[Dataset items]

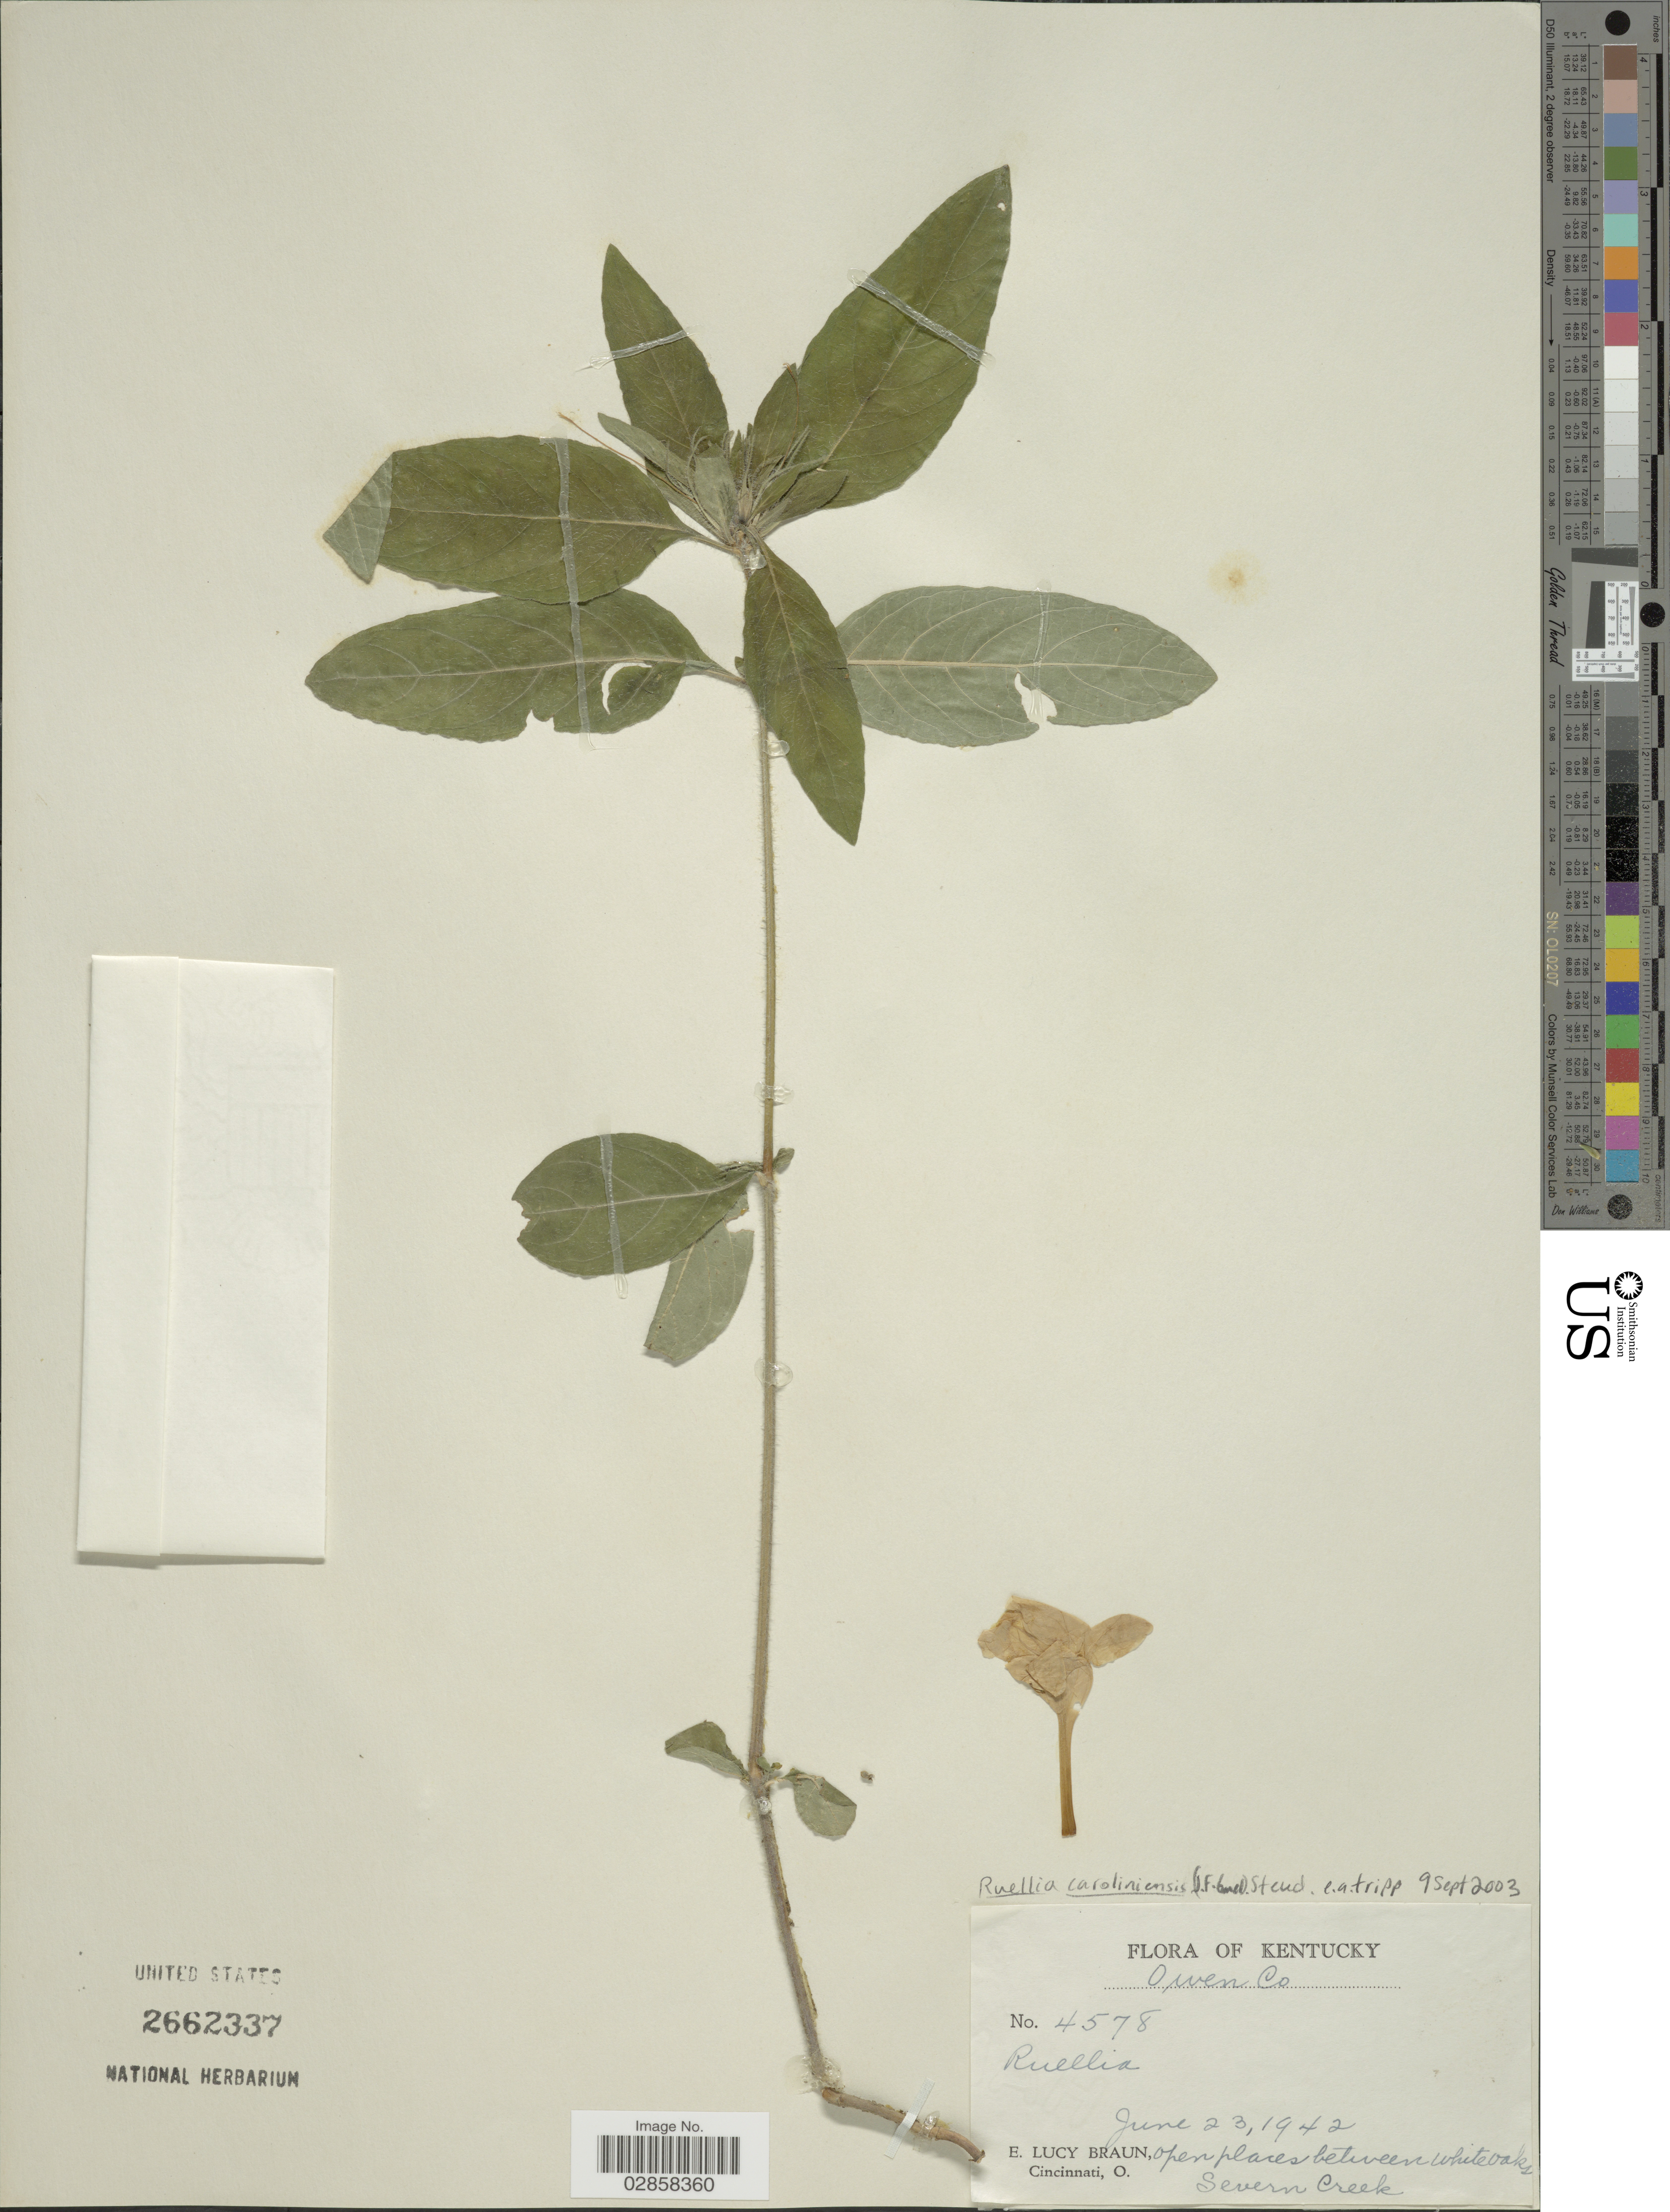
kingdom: Plantae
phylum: Tracheophyta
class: Magnoliopsida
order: Lamiales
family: Acanthaceae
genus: Ruellia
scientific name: Ruellia sp.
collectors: E. L. Braun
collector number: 4578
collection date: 1942-06-23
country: United States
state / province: Kentucky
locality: Owen Co. Open places between white oaks, Severn Creek.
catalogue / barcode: US 2662337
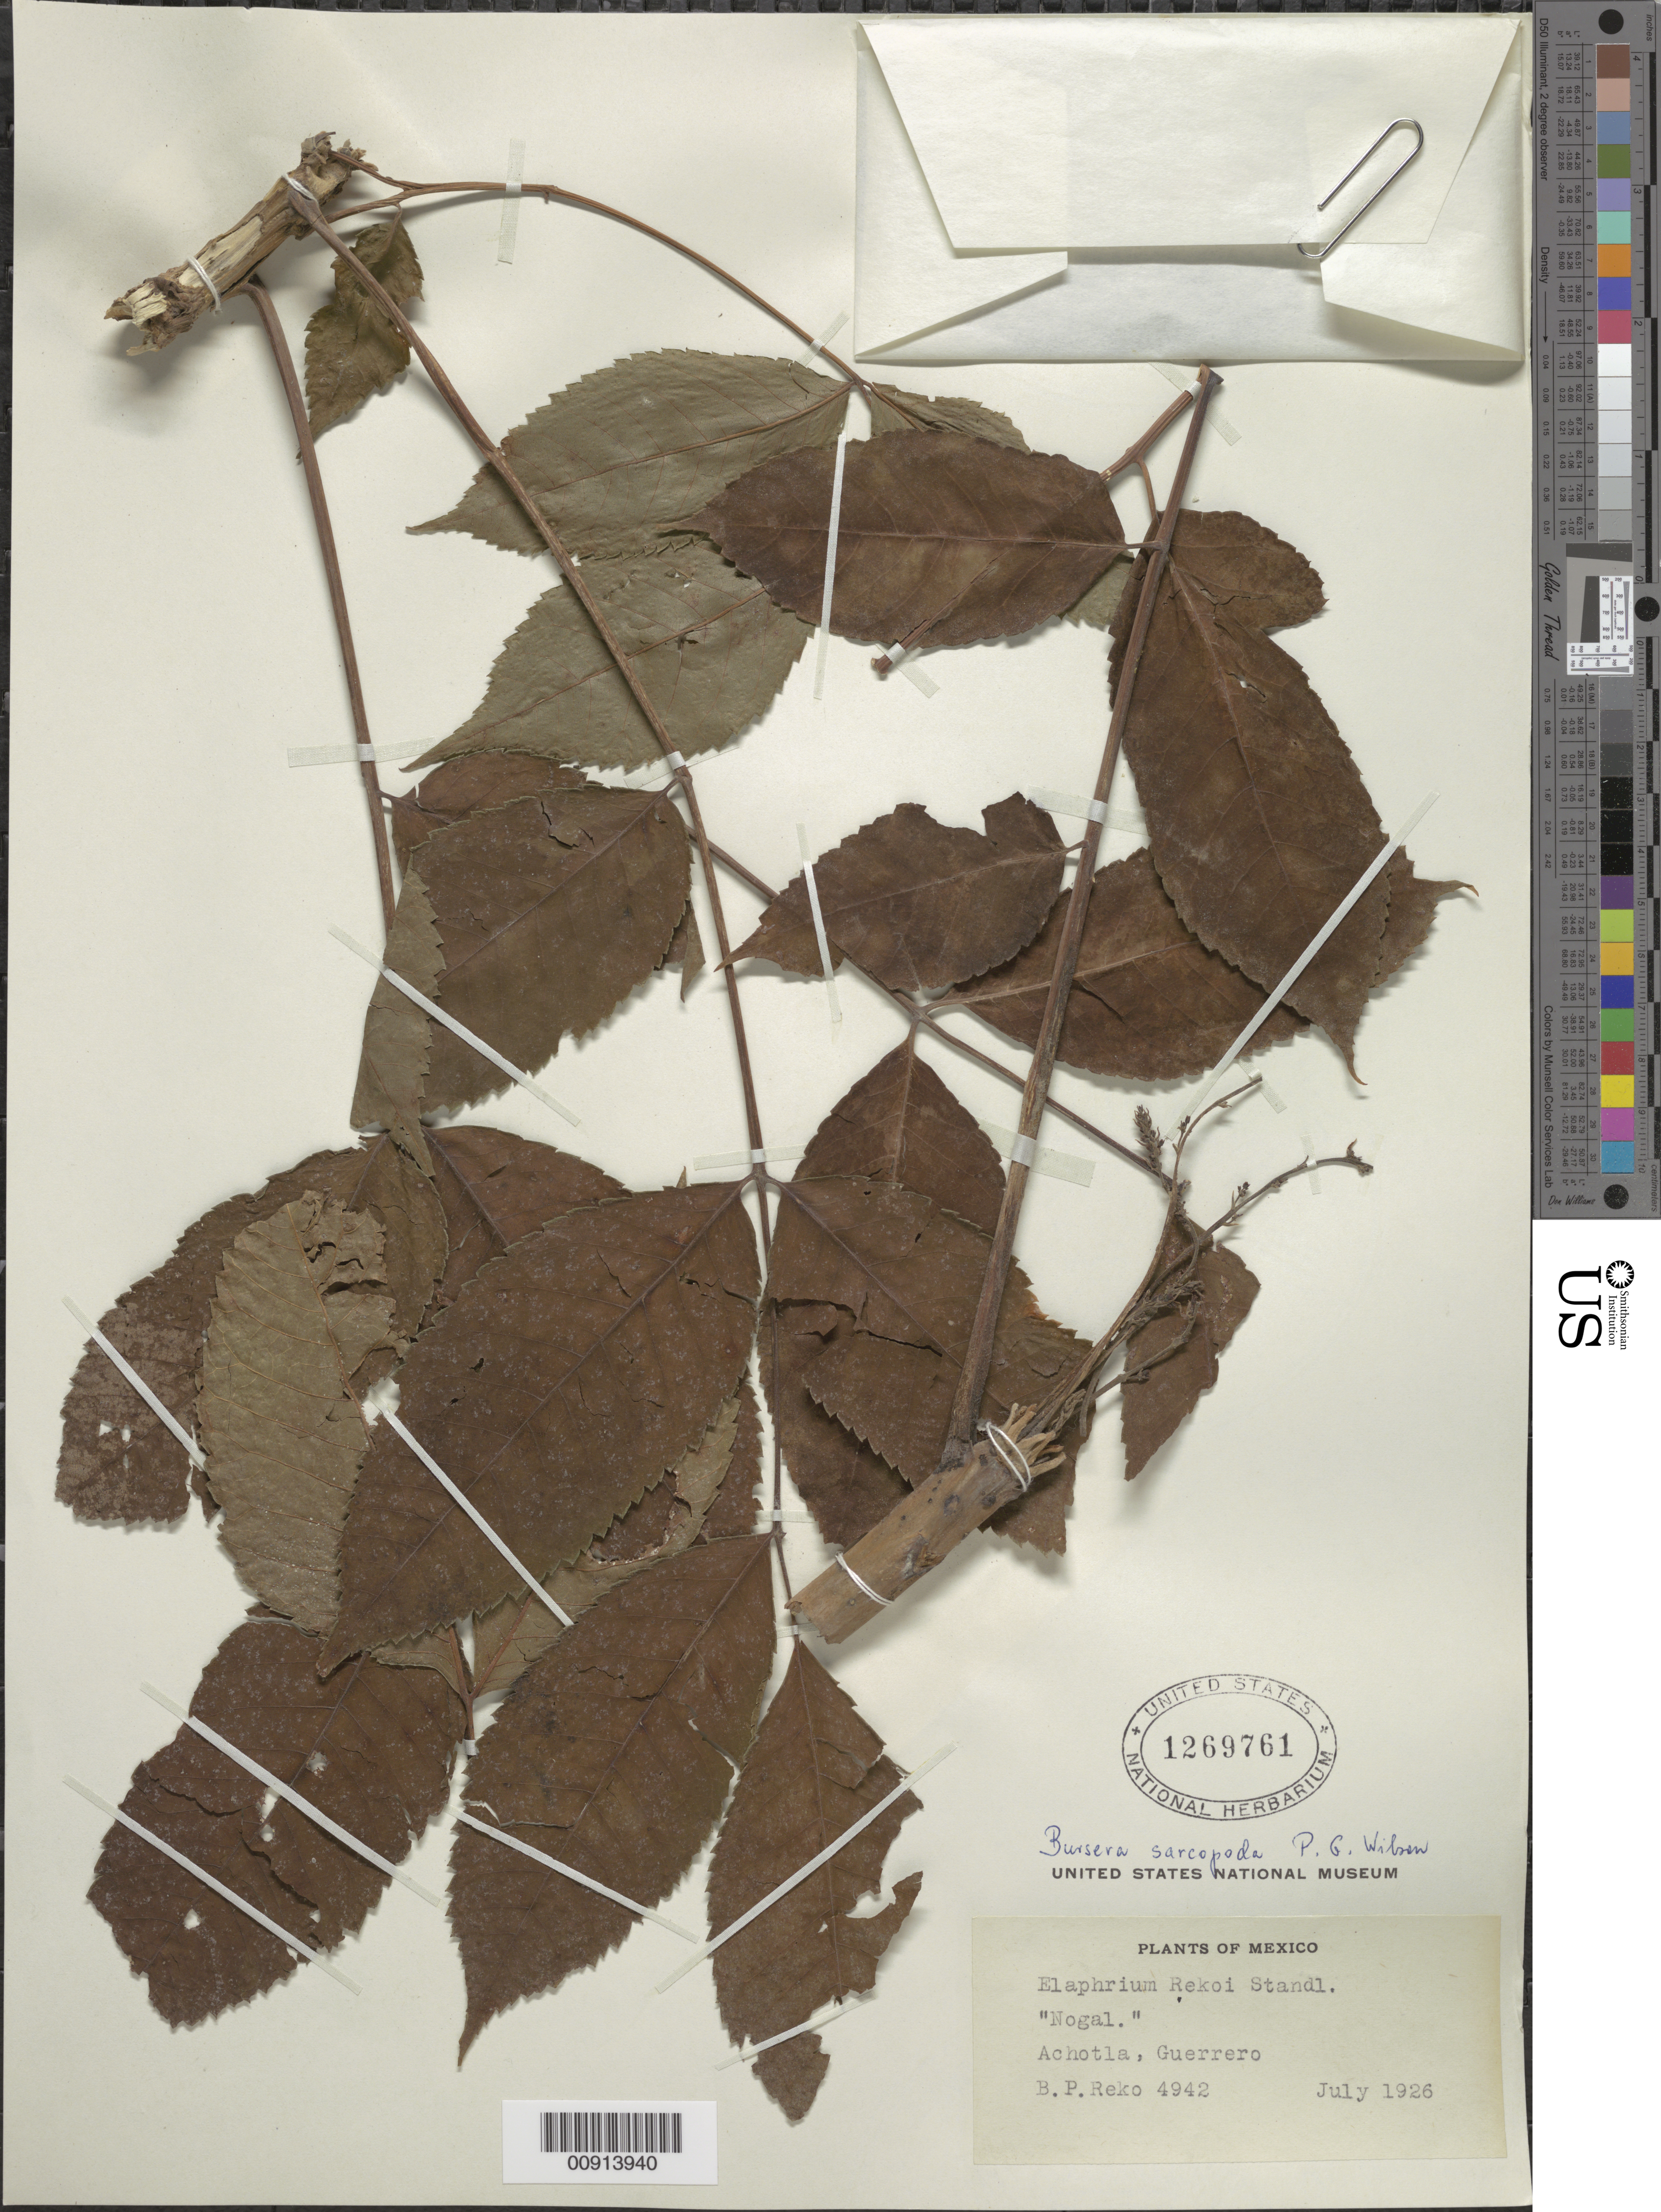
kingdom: Plantae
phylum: Tracheophyta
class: Magnoliopsida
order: Sapindales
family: Burseraceae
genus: Bursera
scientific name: Bursera sarcopoda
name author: Paul G. Wilson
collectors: B. P. Reko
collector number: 4942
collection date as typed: Jul 1926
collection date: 1926-07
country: Mexico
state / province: Guerrero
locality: Achotla, Guerrero.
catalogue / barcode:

== EXERCISE DIRECTIONS ==
Rewrite the lines of all the records above as one numbered list, skipping any blank lines and leaving out the pictures.

== COMPLETE RESPONSE ==
1. kingdom: Plantae
2. phylum: Tracheophyta
3. class: Magnoliopsida
4. order: Lamiales
5. family: Acanthaceae
6. genus: Ruellia
7. scientific name: Ruellia sp.
8. collectors: E. L. Braun
9. collector number: 4578
10. collection date: 1942-06-23
11. country: United States
12. state / province: Kentucky
13. locality: Owen Co. Open places between white oaks, Severn Creek.
14. catalogue / barcode: US 2662337
15. kingdom: Plantae
16. phylum: Tracheophyta
17. class: Magnoliopsida
18. order: Sapindales
19. family: Burseraceae
20. genus: Bursera
21. scientific name: Bursera sarcopoda
22. name author: Paul G. Wilson
23. collectors: B. P. Reko
24. collector number: 4942
25. collection date as typed: Jul 1926
26. collection date: 1926-07
27. country: Mexico
28. state / province: Guerrero
29. locality: Achotla, Guerrero.
30. catalogue / barcode:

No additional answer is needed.